Later, I encountered him in Vienna. We had both become soldiers defending the Austria empire...Horovits was already a medical student and a sanitation corporal. I can imagine the great commotion with which Horovits would keep the angel of death at bay. After the war, we were close to the journal kritik (Criticism) in Vienna. It was then that Horovits first debuted with a book of poems. And we often met in Warsaw, uncountably often.
Horovits was the only son in his family, his father died young, and he had a complicated family life and could rarely sit still, rarely write. That alienated him, to some degree, from the trajectory of our literature. He was eternally a sparrowhawk who would swoop down from the heavens, cause a stir, and return on high.
Horovits’ poem afn veg tsum ekzertsir-plats (On the Way to the Parade Ground) is one of the most sincere, truly pacifistic poems we have. It is rarely noted and rarely recited. For us, quality must swim in a great bowl of quantity. How else could you become famous?
Ber Horovits the painter is a chapter of its own. Perhaps the main chapter. We covered whole walls in the Warsaw Yiddish Writer’s Association with his caricatures of Yiddish writers.
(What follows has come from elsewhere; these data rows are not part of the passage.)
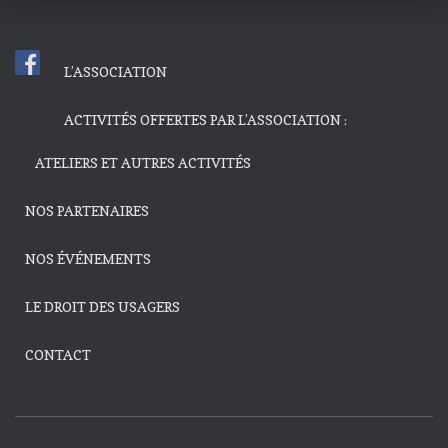
e
d
d
n
e
a
L’ASSOCIATION
p
t
v
e
u
a
ACTIVITÉS OFFERTES PAR L’ASSOCIATION :
.
e
ATELIERS ET AUTRES ACTIVITÉS
r
s
c
NOS PARTENAIRES
É
o
NOS ÉVÉNEMENTS
v
n
è
LE DROIT DES USAGERS
s
n
CONTACT
e
u
m
l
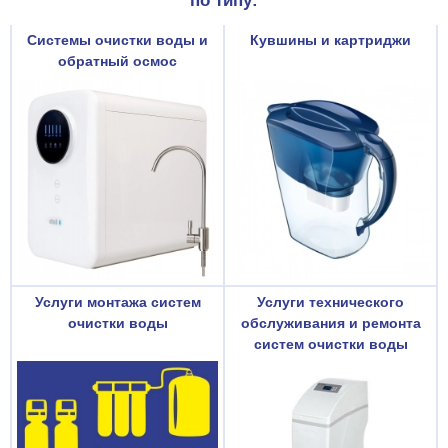
по типу:
Системы очистки воды и
Кувшины и картриджи
обратный осмос
Услуги монтажа систем
Услуги технического
очистки воды
обслуживания и ремонта
систем очистки воды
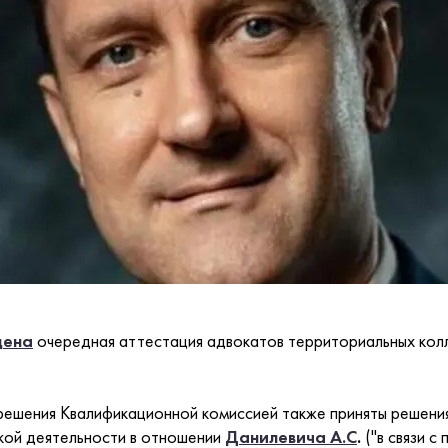
дена
очередная аттестация адвокатов территориальных кол
решения Квалификационной комиссией также приняты решени
кой деятельности в отношении
Данилевича А.С
.
("в связи с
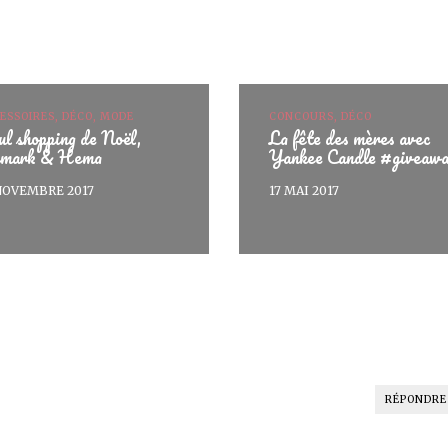
ESSOIRES, DÉCO, MODE
CONCOURS, DÉCO
l shopping de Noël,
La fête des mères avec
imark & Hema
Yankee Candle #giveaw
NOVEMBRE 2017
17 MAI 2017
RÉPONDRE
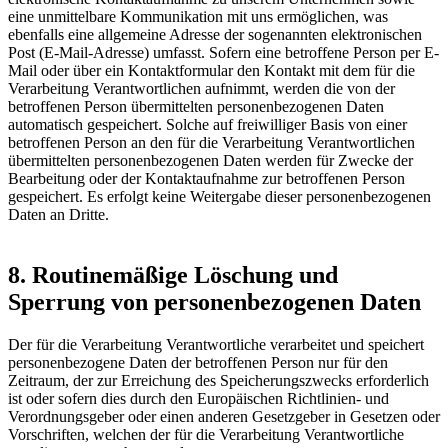
eine unmittelbare Kommunikation mit uns ermöglichen, was
ebenfalls eine allgemeine Adresse der sogenannten elektronischen
Post (E-Mail-Adresse) umfasst. Sofern eine betroffene Person per E-
Mail oder über ein Kontaktformular den Kontakt mit dem für die
Verarbeitung Verantwortlichen aufnimmt, werden die von der
betroffenen Person übermittelten personenbezogenen Daten
automatisch gespeichert. Solche auf freiwilliger Basis von einer
betroffenen Person an den für die Verarbeitung Verantwortlichen
übermittelten personenbezogenen Daten werden für Zwecke der
Bearbeitung oder der Kontaktaufnahme zur betroffenen Person
gespeichert. Es erfolgt keine Weitergabe dieser personenbezogenen
Daten an Dritte.
8. Routinemäßige Löschung und
Sperrung von personenbezogenen Daten
Der für die Verarbeitung Verantwortliche verarbeitet und speichert
personenbezogene Daten der betroffenen Person nur für den
Zeitraum, der zur Erreichung des Speicherungszwecks erforderlich
ist oder sofern dies durch den Europäischen Richtlinien- und
Verordnungsgeber oder einen anderen Gesetzgeber in Gesetzen oder
Vorschriften, welchen der für die Verarbeitung Verantwortliche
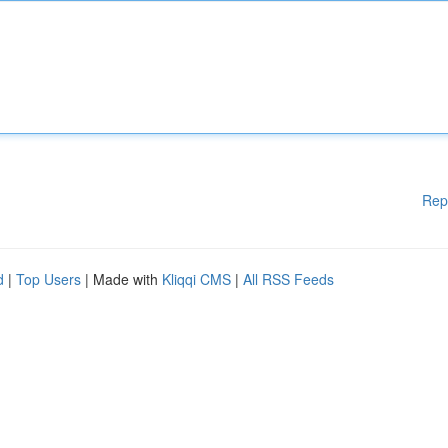
Rep
d
|
Top Users
| Made with
Kliqqi CMS
|
All RSS Feeds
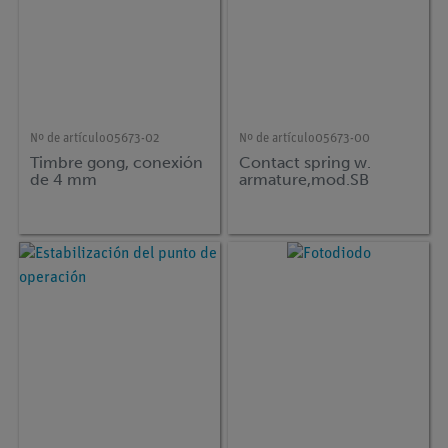
Nº de artículo
05673-02
Nº de artículo
05673-00
Timbre gong, conexión
Contact spring w.
de 4 mm
armature,mod.SB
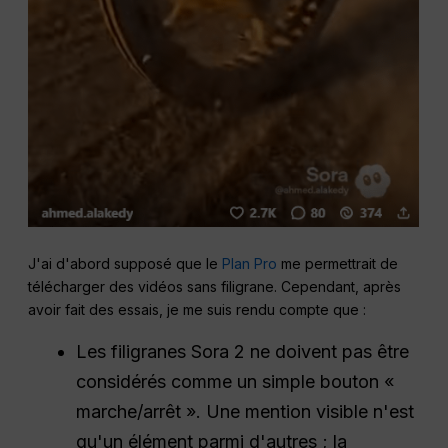
J'ai d'abord supposé que le
Plan Pro
me permettrait de
télécharger des vidéos sans filigrane. Cependant, après
avoir fait des essais, je me suis rendu compte que :
Les filigranes Sora 2 ne doivent pas être
considérés comme un simple bouton «
marche/arrêt ». Une mention visible n'est
qu'un élément parmi d'autres ; la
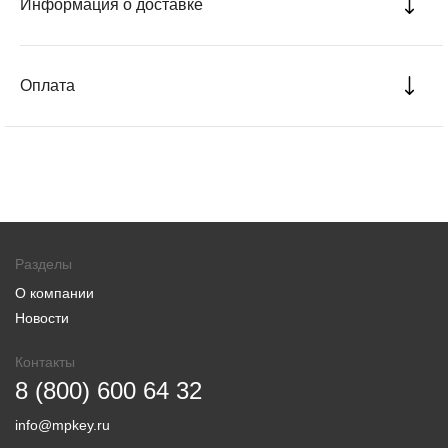
Информация о доставке
Оплата
Разделы
О компании
Новости
Контакты
8 (800) 600 64 32
info@mpkey.ru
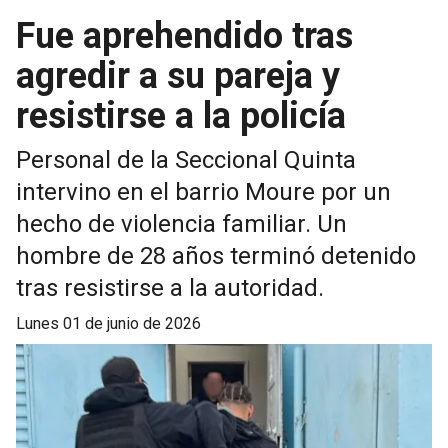
Fue aprehendido tras
agredir a su pareja y
resistirse a la policía
Personal de la Seccional Quinta
intervino en el barrio Moure por un
hecho de violencia familiar. Un
hombre de 28 años terminó detenido
tras resistirse a la autoridad.
lunes 01 de junio de 2026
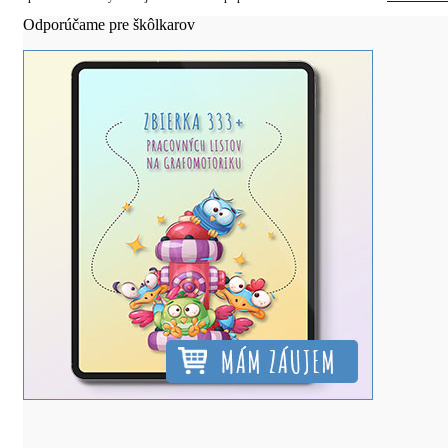
Odporúčame pre škôlkarov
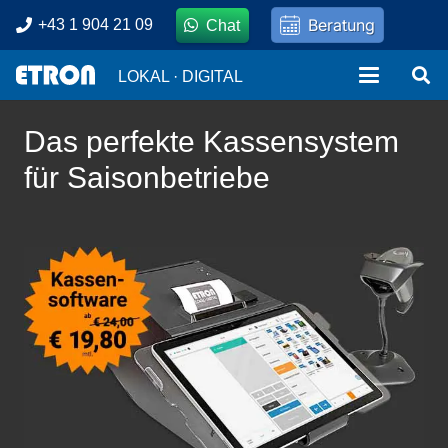
Beratung
+43 1 904 21 09
Chat
LOKAL · DIGITAL
Das perfekte Kassensystem
für Saisonbetriebe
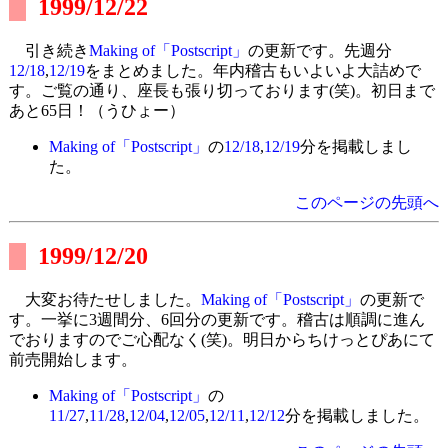
1999/12/22
引き続き
Making of「Postscript」
の更新です。先週分
12/18
,
12/19
をまとめました。年内稽古もいよいよ大詰めで
す。ご覧の通り、座長も張り切っております(笑)。初日まで
あと65日！（うひょー）
Making of「Postscript」
の
12/18
,
12/19
分を掲載しまし
た。
このページの先頭へ
1999/12/20
大変お待たせしました。
Making of「Postscript」
の更新で
す。一挙に3週間分、6回分の更新です。稽古は順調に進ん
でおりますのでご心配なく(笑)。明日からちけっとぴあにて
前売開始します。
Making of「Postscript」
の
11/27
,
11/28
,
12/04
,
12/05
,
12/11
,
12/12
分を掲載しました。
In his poetry, he is direct [prost], often raw--in his sketches, he is fine and refined and terribly witty. He educes the deepest expression of the individual he paints. He knows world painting, has written a cycle of poems about world-famous painters, but that is not the field in which he finds his perfection, he hasn’t the patience, he takes the world while leaping over chairs, inkwells, and open books, just as he did in the prime of his youth in Hebrew school. That’s how he is, he cannot be otherwise.